The site today called Tinnumburg has yielded findings dating back around 2,000 years. It likely served as a pagan cult site at that point. After a lapse of several hundred years, the currently visible earthen ramparts (remaining height up to 8 metres, depth up to 20 metres, diameter 120 metres) were built. During the Viking Age, the structure was used to protect dwellings. A 1976 excavation found the remains of prehistoric hearth sites and earthen huts.

In the 18th century, a Landvogt had the site "excavated" and one of the walls pierced. In the 19th century, farmers used the site as a watering place for cattle.
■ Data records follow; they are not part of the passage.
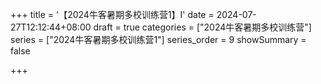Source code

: +++
title = '【2024牛客暑期多校训练营1】I'
date = 2024-07-27T12:12:44+08:00
draft = true
categories = ["2024牛客暑期多校训练营"]
series = ["2024牛客暑期多校训练营1"]
series_order = 9
showSummary = false

+++
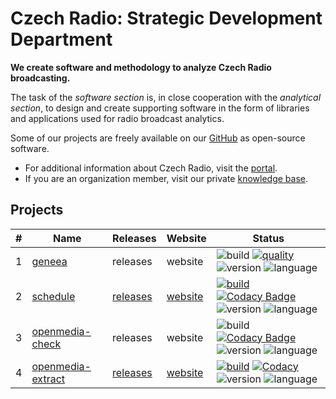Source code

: # Czech Radio: Strategic Development Department

**We create software and methodology to analyze Czech Radio broadcasting.**
 
The task of the *software section* is, in close cooperation with the *analytical section*, to design and create supporting software in the form of libraries and applications used for radio broadcast analytics.

Some of our projects are freely available on our [GitHub](https://github.com/czech-radio/) as open-source software.

- For additional information about Czech Radio, visit the [portal](https://portal.rozhlas.cz/).
- If you are an organization member, visit our private [knowledge base](https://github.com/czech-radio/organization/).

## Projects

|#| Name | Releases | Website | Status |
|-|---------|----------|---------|--------|
|1| [geneea](https://github.com/czech-radio/geneea) |releases|website|![build](https://github.com/czech-radio/geneea/actions/workflows/main.yml/badge.svg) [![quality](https://app.codacy.com/project/badge/Grade/da3fb452af474ddc940eb0194da8b6f9)](https://www.codacy.com/gh/czech-radio/cro-geneea-sdk/dashboard?utm_source=github.com&utm_medium=referral&utm_content=czech-radio/cro-geneea-sdk&utm_campaign=Badge_Grade) ![version](https://img.shields.io/badge/version-0.6.0-blue.svg) ![language](https://img.shields.io/badge/language-Python_3.10+-blue.svg) 
|2| [schedule](https://github.com/czech-radio/schedule) | [releases](https://github.com/czech-radio/schedule/releases/) | [website](https://czech-radio.github.io/schedule) |[![build](https://github.com/czech-radio/schedule/actions/workflows/main.yml/badge.svg)](https://github.com/czech-radio/schedule/actions/workflows/main.yml) [![Codacy Badge](https://app.codacy.com/project/badge/Grade/b68c6f5c2e204ac2b56581625dd336d1)](https://www.codacy.com/gh/czech-radio/schedule/dashboard?utm_source=github.com&utm_medium=referral&utm_content=czech-radio/schedule&utm_campaign=Badge_Grade) ![version](https://img.shields.io/badge/version-1.1.0-blue.svg) ![language](https://img.shields.io/badge/language-Python_3.10+-blue.svg) 
|3|[openmedia-check](https://github.com/czech-radio/openmedia-check)|releases|website|![build](https://github.com/czech-radio/openmedia-check/actions/workflows/main.yml/badge.svg) [![Codacy Badge](https://app.codacy.com/project/badge/Grade/15f82cacc7424610be55b4b599f26f7d)](https://app.codacy.com/gh/czech-radio/openmedia-check/dashboard?utm_source=gh&utm_medium=referral&utm_content=&utm_campaign=Badge_grade) ![version](https://img.shields.io/badge/version-0.2.0-blue.svg) ![language](https://img.shields.io/badge/language-Go_1.19-blue.svg)
|4| [openmedia-extract](https://github.com/czech-radio/openmedia-extract) | [releases](https://github.com/czech-radio/openmedia-extract/releases/) | [website](https://czech-radio.github.io/schedule) |[![build](https://github.com/czech-radio/schedule/actions/workflows/main.yml/badge.svg)](https://github.com/czech-radio/openmedia-extract/actions/workflows/main.yml) [![Codacy](https://app.codacy.com/project/badge/Grade/a3bf56105e2844a893fe1990866b5f73)](https://www.codacy.com/gh/czech-radio/openmedia-extract/dashboard?utm_source=github.com&utm_medium=referral&utm_content=czech-radio/openmedia-extract&utm_campaign=Badge_Grade) ![version](https://img.shields.io/badge/version-0.9.0-blue.svg) ![language](https://img.shields.io/badge/language-Python_3.10+-blue.svg) 
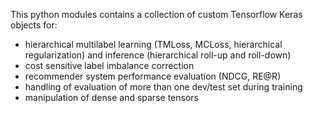 This python modules contains a collection of custom Tensorflow Keras objects for:
- hierarchical multilabel learning (TMLoss, MCLoss, hierarchical regularization) and inference (hierarchical roll-up and roll-down) 
- cost sensitive label imbalance correction
- recommender system performance evaluation (NDCG, RE@R)
- handling of evaluation of more than one dev/test set during training
- manipulation of dense and sparse tensors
Trenches dug during World War II were later filled in.

===Others===
A small zoo has been in operation since 1963, showing around 300 species.

==Government==

With the Gebietsreform of 1970, the village of Tinnum became an Ortsteil of Sylt-Ost. Sylt-Ost was merged on 1 January 2009 with Rantum and the town of Westerland. In separate referendums in 2008, Westerland (by a large majority) and Sylt-Ost (narrowly) agreed to the merger in May 2008. Rantum followed. In September 2008, the merger contract was signed.

Tinnum is now an Ortsteil of Gemeinde Sylt. Since 1 May 2015, the mayor of Gemeinde Sylt has been Nikolas Häckel.

==Infrastructure==

===Transport===
The K117 road connects Tinnum to Keitum and Westerland. Sylter Verkehrsgesellschaft operates buses that provide public transport on the island.

Sylt Airport is located immediately to the north of the village. However, the terminal is on the western side of the airfield, near Westerland.